ただしこの日の朝、降雪や低温の悪天候の予報を受け、CPAプロサイクリスト協会の働きかけにより選手側と開催側で話し合いがもたれた。結論はコース変更。スタート地とフィニッシュ地は変わらないが、標高2239mの大会最高標高地点ポルドイ峠を含む2峠が削られ、コース全長は153kmに短縮された。フィニッシュ手前17.6kmの標高2233mジャウ峠が、代わりに「チーマコッピ」に命名された。
それでも選手たちにとって、地獄のようなステージであることに変わりはなかった。
「コントロールが難しくなるぞ、と思った。だってステージが短くなれば、序盤から飛び出しを試みる選手が増えるし、脚がフレッシュなまま最終峠を迎える選手も増えるから」(ベルナル)

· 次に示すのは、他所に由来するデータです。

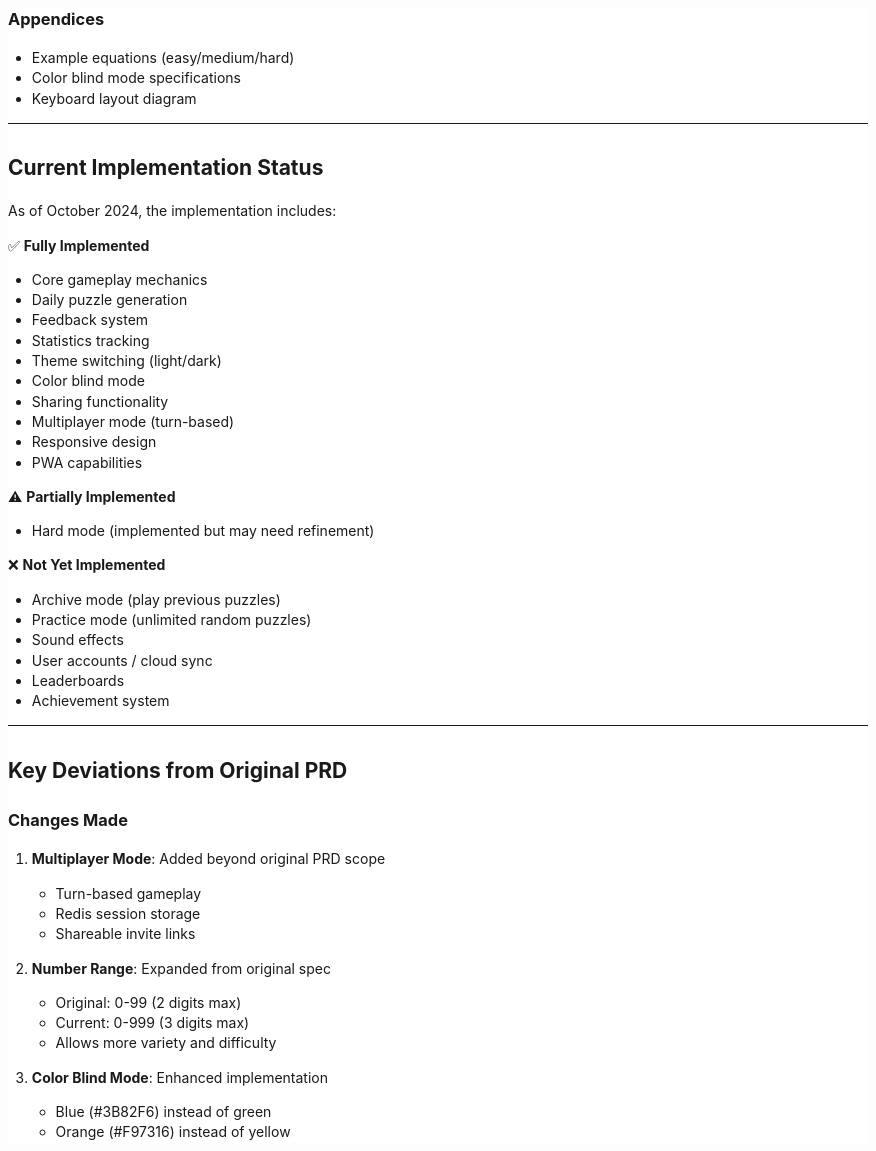 ### Appendices
- Example equations (easy/medium/hard)
- Color blind mode specifications
- Keyboard layout diagram

---

## Current Implementation Status

As of October 2024, the implementation includes:

✅ **Fully Implemented**
- Core gameplay mechanics
- Daily puzzle generation
- Feedback system
- Statistics tracking
- Theme switching (light/dark)
- Color blind mode
- Sharing functionality
- Multiplayer mode (turn-based)
- Responsive design
- PWA capabilities

⚠️ **Partially Implemented**
- Hard mode (implemented but may need refinement)

❌ **Not Yet Implemented**
- Archive mode (play previous puzzles)
- Practice mode (unlimited random puzzles)
- Sound effects
- User accounts / cloud sync
- Leaderboards
- Achievement system

---

## Key Deviations from Original PRD

### Changes Made

1. **Multiplayer Mode**: Added beyond original PRD scope
   - Turn-based gameplay
   - Redis session storage
   - Shareable invite links

2. **Number Range**: Expanded from original spec
   - Original: 0-99 (2 digits max)
   - Current: 0-999 (3 digits max)
   - Allows more variety and difficulty

3. **Color Blind Mode**: Enhanced implementation
   - Blue (#3B82F6) instead of green
   - Orange (#F97316) instead of yellow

ベルナルの読み通り、土砂降りの雨の中、スタート直後の1級峠で22人の大きな逃げが飛び出した。山岳ポイントをさらに積み上げたい山岳賞首位ジョフリー・ブシャールはもちろん、なんと総合でわずか7分50秒遅れのダニエル・マーティンを筆頭に、8分32秒差ジョアン・アルメイダ、9分52秒差ダヴィデ・フォルモロが滑り込んでいた。しかもグランツール総合優勝4回の大チャンピオン、ヴィンツェンツォ・ニバリさえ、前日に肋骨を痛めたにも関わらず……逃げに飛び乗った!